Mondale was a key participant in the negotiations between Egyptian President Anwar el-Sadat and Israeli Prime Minister Menachem Begin that resulted in the Camp David Accords. But tragedy would strike during the Iran hostage crisis when VP Mondale bravely undertook a dangerous mission for his country. He was killed in a plane crash en route to the USS Midway (CV-41) in the Indian Ocean. In the final year of his first term office, Carter desperately needed an inspiring choice of running mate to beat Ronald Reagan. His thoughts immediately returned to Biden. Although much less of an activist vice president than Mondale, he freshened up the campaign much as Gerald Ford had sought to do in replacing Nelson Rockefeller with Bob Dole.

A former lawyer with a sharp mind, Biden distrusted Reagan's hawkish patriotism and exposed his back-channel dialogue with the Iranians.
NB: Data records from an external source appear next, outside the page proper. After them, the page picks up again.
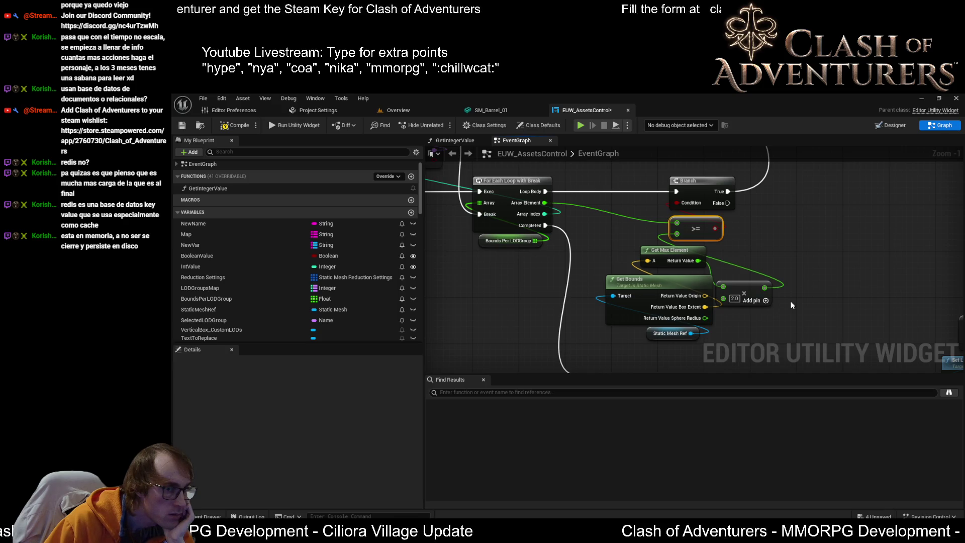
left_click(232, 126)
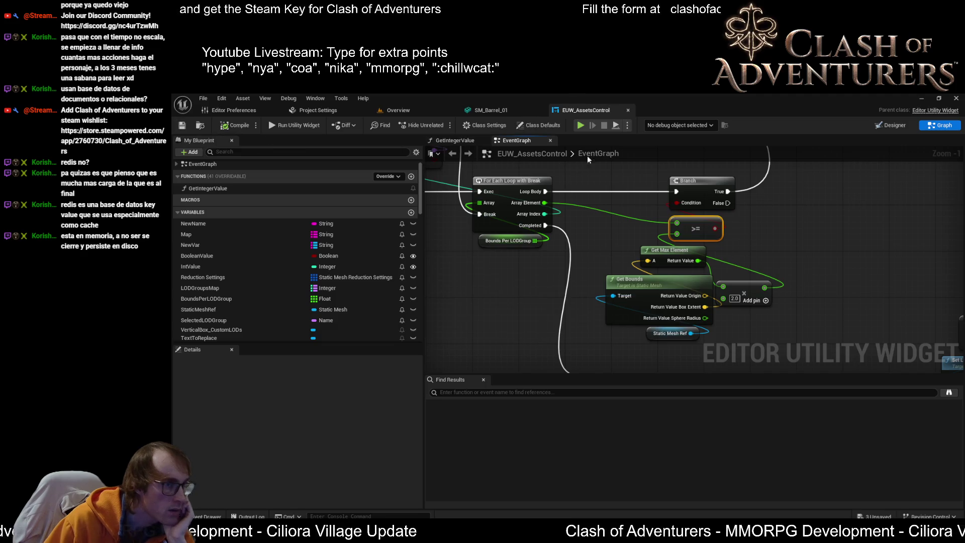
scroll(690, 247, "down", 1)
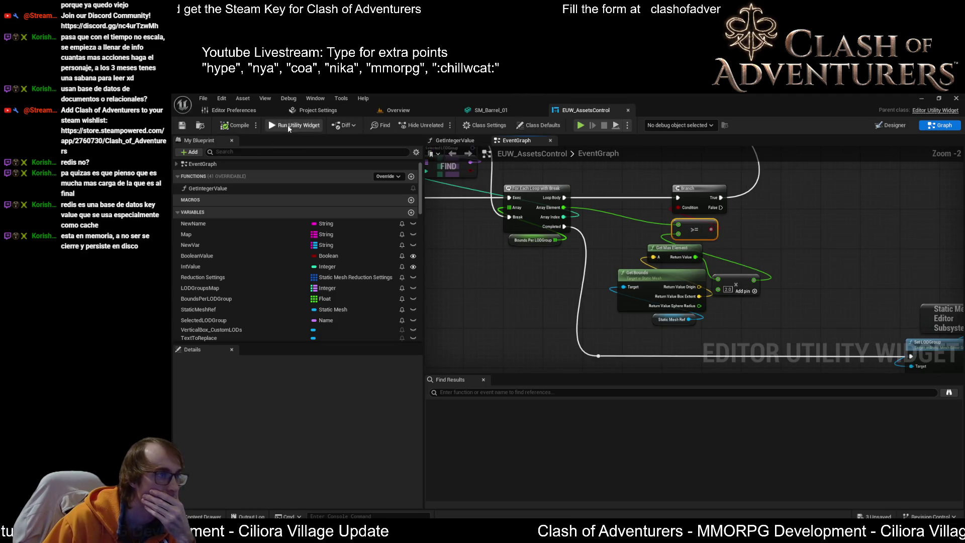
Select the barrel in the level and run Set LODs with Auto from the utility widget
scroll(750, 312, "down", 1)
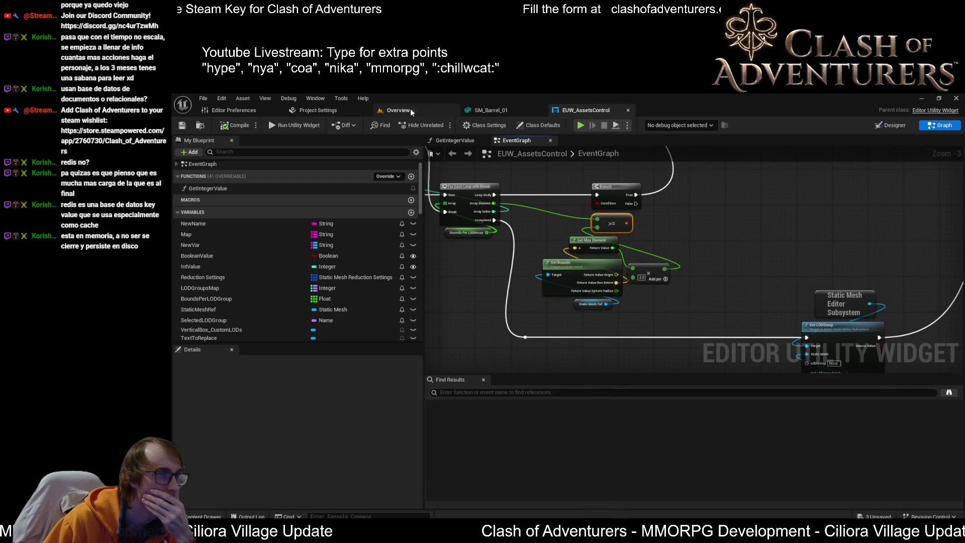
left_click(452, 112)
left_click(506, 342)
This October Surprise transformed the voting calculations handing Carter-Biden an improbable narrow victory in the polls. In a magnificent gesture, Carter famously sent Biden to meet the embassy hostages when they disembarked from Freedom One, an Air Force Boeing C-137 Stratoliner aircraft, upon their return.

Author's Note:

In reality, Mondale has been credited with shifting the US Vice Presidency into having a more substantive role in an administration as an advisor to the president.
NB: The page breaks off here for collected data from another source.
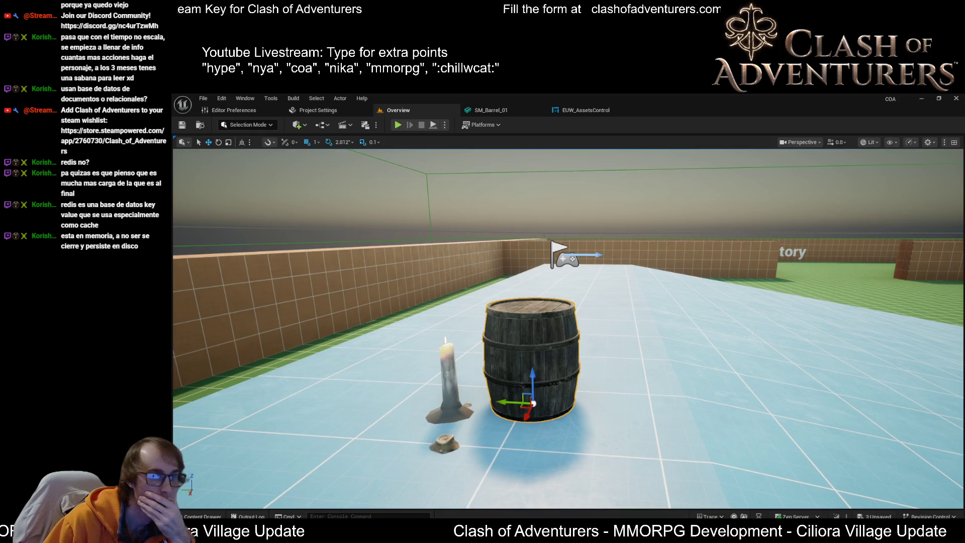
left_click(541, 110)
left_click(503, 109)
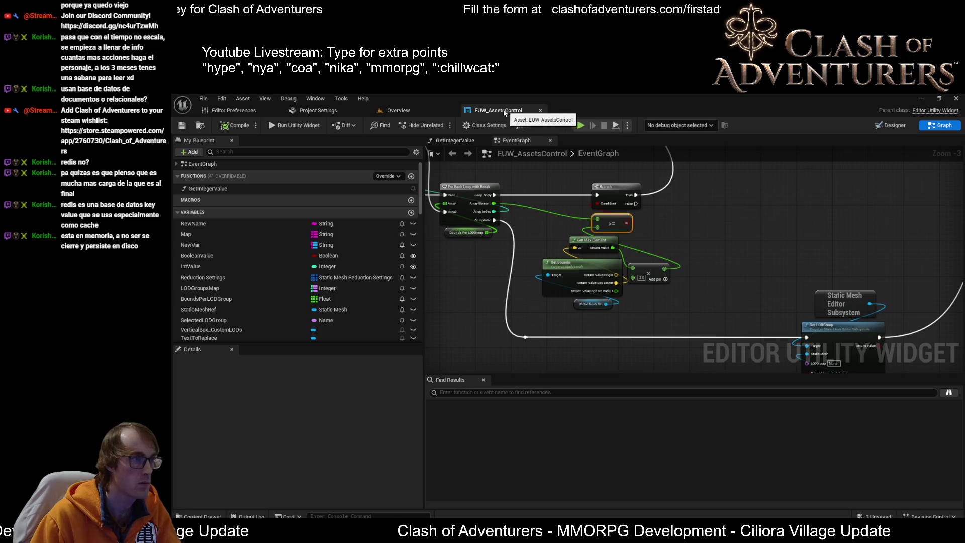
left_click(409, 111)
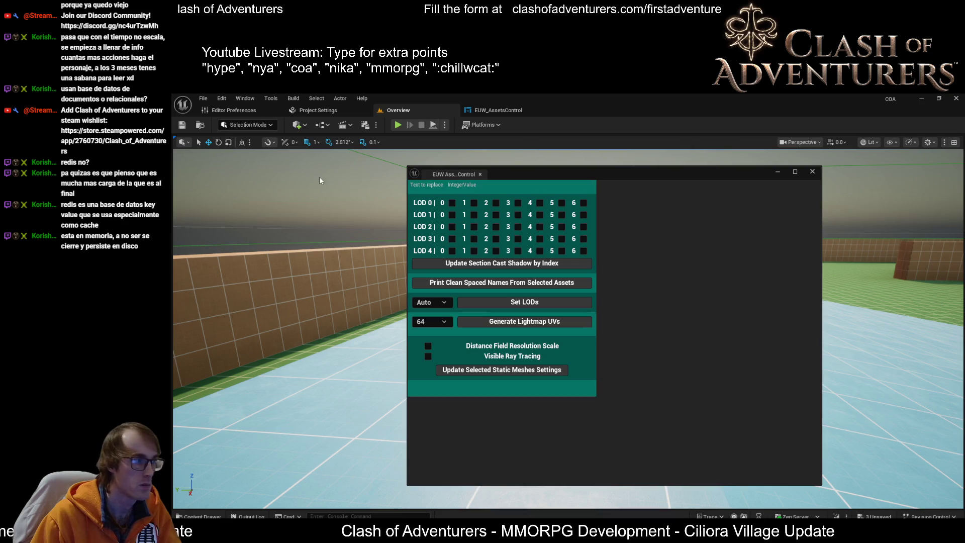
left_click(524, 301)
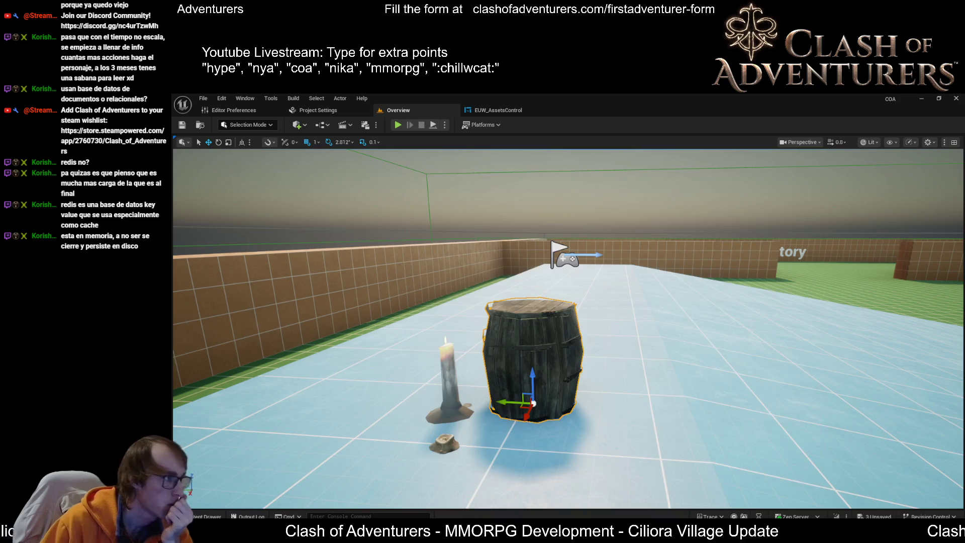
Check SM_Barrel_01's preview LOD list, then return to the widget's event graph
scroll(849, 322, "down", 10)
Provine's Alternative Ending:

Unfettered from Carter, Mondale continued his efforts toward the presidency and worked alongside Biden, who was thought still too young to lead the free world in the presidency itself but was applauded as vice president. The Mondale-Biden ticket won in '84, managing to convince the public that they could recover from the second act of the double-dip recession as readily as the Oval Office had in the earlier part. With inflation under control, unemployment low, and wages matching the increased productivity thanks to the Democratic partnership with unions as well as increased automation in industry and offices, American workers in the 1990s came to a four-day workweek as predicted in 1956 by another then-vice-president, and ironically Republican, Richard Nixon.